Soit encore “Raiponce” sans doute un des plus beaux textes des frères Grimm : L’héroïne aux cheveux d’or est gardée par une sorcière et délivrée par un prince, thème riche s’il en fut. Désormais, en trois clics, on invite l’enfant à cueillir des fleurs, à faire un potage pour le Prince (venu d’où ?). Peut-être s’aiment-ils comme aujourd’hui ? Nul ne le sait, car en guise de « moralité » de l’histoire, les deux héros jouent mollement une partie de ping pong. Pour finir sur ce point, quand il y a des enfants « symboliques » en nombre intolérable (exemple : sept biquets près d’une chèvre) un relecteur, loin d’être innocent, en laisse subsister trois, sans doute chiffre maximum qu’un enfant d’aujourd’hui peut assimiler. (enfin, paraît-il). Inutile de dire que l’idéal habituel de ces histoires lointaines « ils se marièrent et eurent de nombreux enfants et vécurent très longtemps heureux » s’est effondré comme un château de cartes obsolètes.
Réflexion II
Un livre, trop oublié aujourd’hui, de Bruno Bettelheim avait magistralement analysé la « psychanalyse des contes de fées » et leur portée décisive dans la structuration de la personnalité enfantine. Bettelheim, habitué aux enfants perturbés avait longuement insisté sur la signification des obstacles (buissons épineux, peur de la nuit, sang, ogre) dans le déroulement des contes de fées. Symboliquement, ils indiquent, car il faut les surmonter, les difficultés et les blessure qu’enfants, adolescents, adultes nous rencontrons. Et si la morale de l’histoire, pour le psychanalyste, est positive, si il y a amour, bonheur, réussite, à travers cette sagesse immémoriale, la personnalité prend, on reprend confiance en elle. Confiance ! Là est le mot central autour duquel nos espérances peuvent se rebâtir.
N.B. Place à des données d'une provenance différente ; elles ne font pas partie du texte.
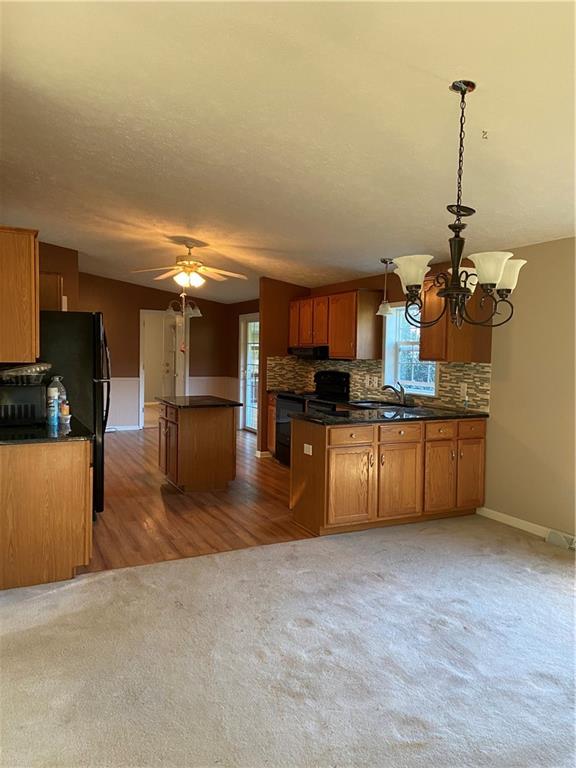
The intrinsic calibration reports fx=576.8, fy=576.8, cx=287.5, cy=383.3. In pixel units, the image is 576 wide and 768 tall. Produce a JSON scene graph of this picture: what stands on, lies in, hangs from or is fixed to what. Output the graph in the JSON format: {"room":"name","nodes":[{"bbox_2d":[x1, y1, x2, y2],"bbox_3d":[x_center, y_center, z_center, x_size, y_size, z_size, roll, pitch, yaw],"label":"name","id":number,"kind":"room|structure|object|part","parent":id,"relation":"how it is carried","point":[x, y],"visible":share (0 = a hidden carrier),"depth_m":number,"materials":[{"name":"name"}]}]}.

En forçant un peu à partir de là, on pourrait imaginer un Petit Ours Brun câlin, qui berce toute une vie de ses caprices et de sa puérilité… S’il nous arrivait d’oublier que les histoires racontées ont parfois des fins tragiques, mortifères, démoralisantes comme certaines situations de l’existence !
Aller plus loin
Un simple coup d’oeil sur l’imaginaire « folklorique » de la petite enfance peut nous fournir sans doute quelques clés ,mais n’épuise pas la compréhension qu’un adulte peut en avoir. Les parents chrétiens le savent pertinemment, qui très tôt dans la soirée placent la prière, ou la vie des saints, avant les histoires réclamées qui n’en finissent pas. Pas si facile à 2,3,4 ans, de plonger dans le sommeil. Avec le recul des années, on a pu reconnaître la force inégalée des COMMENCEMENTS dans la structuration de la personnalité de nos enfants. Les contes enrichissent l’imaginaire, mais c’est subconscient. Les mots des prières ordinaires, la vie de Jésus-enfant ou le silence que n’habite pas le prince charmant dialoguant avec sa princesse, tout cela se grave dans l’enfance, élabore un schéma intérieur ou se mêlent la vraie joie, la tristesse, tout un lot d’émotions spirituelles. Il faut aller plus loin que nos bribes imaginaires, mises à mal par l’Internet. Et garder quelque chose de l’enfance en nous, pour pouvoir essayer de communiquer une réalité qui permet à notre progéniture d’élaborer une intériorité solide, capable d’aborder les situations mêlées de la simple existence.